Ultra-thin fuel cell chips


Could glucose also power medical implants? Engineers from the Massachusetts Institute of Technology in the United States and the Technical University of Munich in Germany have given the answer in the affirmative. They designed a new type of glucose fuel cell that converts glucose directly into electricity. The device is only 400 nanometers thick, about 1/100 the diameter of a human hair. The sugar-based power source produces about 43 microwatts of electricity per square centimeter, achieving the highest power density for a glucose fuel cell to date.


The new battery can withstand temperatures as high as 600°C, according to a paper published recently in Advanced Materials. If embedded in medical implants, fuel cells can remain stable during the high-temperature sterilization process required for implanted devices. The core of the battery is made of ceramic, a material that maintains its electrochemical properties even at high temperatures and at the microscale. The researchers envision that the new design could be made into an ultra-thin film, or coating, and wrapped around the implant, using the body's abundant glucose to passively power electronics.

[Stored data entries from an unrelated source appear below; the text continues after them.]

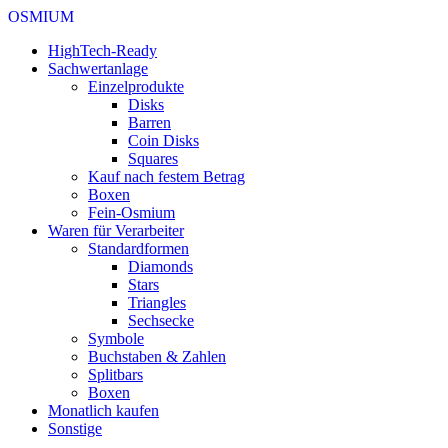
OSMIUM
HighTech-Ready
Sachwertanlage
Einzelprodukte
Disks
Barren
Coin Disks
Squares
Kauf nach festem Betrag
Boxen
Fein-Osmium
Waren für Verarbeiter
Standardformen
Diamonds
Stars
Triangles
Sechsecke
Symbole
Buchstaben & Zahlen
Splitbars
Boxen
Monatlich kaufen
Sonstige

In the new study, the researchers designed a glucose fuel cell with an electrolyte made of ceria, a ceramic material with high ionic conductivity and high mechanical strength that makes it widely used as a hydrogen fuel The electrolyte of the battery, which has been shown to be biocompatible.


The research team sandwiched an electrolyte with an anode and cathode made of platinum, a stable material that readily reacts with glucose. They fabricated 150 individual glucose fuel cells on a chip, each about 400 nanometers thin and 300 micrometers wide (about the width of 30 human hairs). The team patterned the cells onto silicon wafers, and experiments showed that the cells could be paired with common semiconductor materials. They then measured the current the battery produced when a glucose solution was passed through each wafer in a custom test station.


The team found that many of the cells produced peak voltages of around 80 millivolts. Given the small size of each cell, this output is the highest power density of any existing glucose fuel cell design.


"This is the first time that proton conduction in an electroceramic material has been used for glucose-to-energy conversion, defining a new type of electrochemistry," said the researchers. "It extends materials from hydrogen fuel cells to new and exciting The new battery uses ceramics that are nontoxic, inexpensive, and inert to both in vivo conditions and pre-implantation sterilization conditions, thus opening a new avenue for implanted sensors and other functional miniature power sources.